OPTIONS

Shard Keys

The shard key determines the distribution of the collection’s documents among the cluster’s shards. The shard key is either an indexed field or an indexed compound field that exists in every document in the collection.

MongoDB partitions data in the collection using ranges of shard key values. Each range, or chunk, defines a non-overlapping range of shard key values. MongoDB distributes the chunks, and their documents, among the shards in the cluster.

Diagram of the shard key value space segmented into smaller ranges or chunks.

Diagram of the shard key value space segmented into smaller ranges or chunks.

When a chunk grows beyond the chunk size, MongoDB splits the chunk into smaller chunks, always based on ranges in the shard key.

Considerations

Shard keys are immutable and cannot be changed after insertion. See the system limits for sharded cluster for more information.

The index on the shard key cannot be a multikey index.

Hashed Shard Keys

New in version 2.4.

Hashed shard keys use a hashed index of a single field as the shard key to partition data across your sharded cluster.

The field you choose as your hashed shard key should have a good cardinality, or large number of different values. Hashed keys work well with fields that increase monotonically like ObjectId values or timestamps.

If you shard an empty collection using a hashed shard key, MongoDB will automatically create and migrate chunks so that each shard has two chunks. You can control how many chunks MongoDB will create with the numInitialChunks parameter to shardCollection or by manually creating chunks on the empty collection using the split command.

To shard a collection using a hashed shard key, see Shard a Collection Using a Hashed Shard Key.

Tip

MongoDB automatically computes the hashes when resolving queries using hashed indexes. Applications do not need to compute hashes.

Impacts of Shard Keys on Cluster Operations

The shard key affects write and query performance by determining how the MongoDB partitions data in the cluster and how effectively the mongos instances can direct operations to the cluster. Consider the following operational impacts of shard key selection:

Write Scaling

Some possible shard keys will allow your application to take advantage of the increased write capacity that the cluster can provide, while others do not. Consider the following example where you shard by the values of the default _id field, which is ObjectId.

MongoDB generates ObjectId values upon document creation to produce a unique identifier for the object. However, the most significant bits of data in this value represent a time stamp, which means that they increment in a regular and predictable pattern. Even though this value has high cardinality, when using this, any date, or other monotonically increasing number as the shard key, all insert operations will be storing data into a single chunk, and therefore, a single shard. As a result, the write capacity of this shard will define the effective write capacity of the cluster.

A shard key that increases monotonically will not hinder performance if you have a very low insert rate, or if most of your write operations are update() operations distributed through your entire data set. Generally, choose shard keys that have both high cardinality and will distribute write operations across the entire cluster.

Dataset entries:

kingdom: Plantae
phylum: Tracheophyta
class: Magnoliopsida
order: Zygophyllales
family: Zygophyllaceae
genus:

## Set problem 1
Decide whether each statement agrees with the text on shard keys: (a) shard keys can be changed after a document is inserted; (b) hashed keys work well with fields that increase monotonically; (c) sharding an empty collection with a hashed shard key leads MongoDB to create and migrate chunks so each shard has two. For each, answer yes or no and quote the deciding words.
## Set problem 2
Pull out the passage of the text on shard keys between "The shard key determines" and "in the collection.", inclusive, copying it word for word.

## Written reply 1
(a) No: "Shard keys are immutable and cannot be changed after insertion."
(b) Yes: "Hashed keys work well with fields that increase monotonically like ObjectId values or timestamps."
(c) Yes: "MongoDB will automatically create and migrate chunks so that each shard has two chunks."

## Written reply 2
The shard key determines the distribution of the collection’s documents among the cluster’s shards. The shard key is either an indexed field or an indexed compound field that exists in every document in the collection.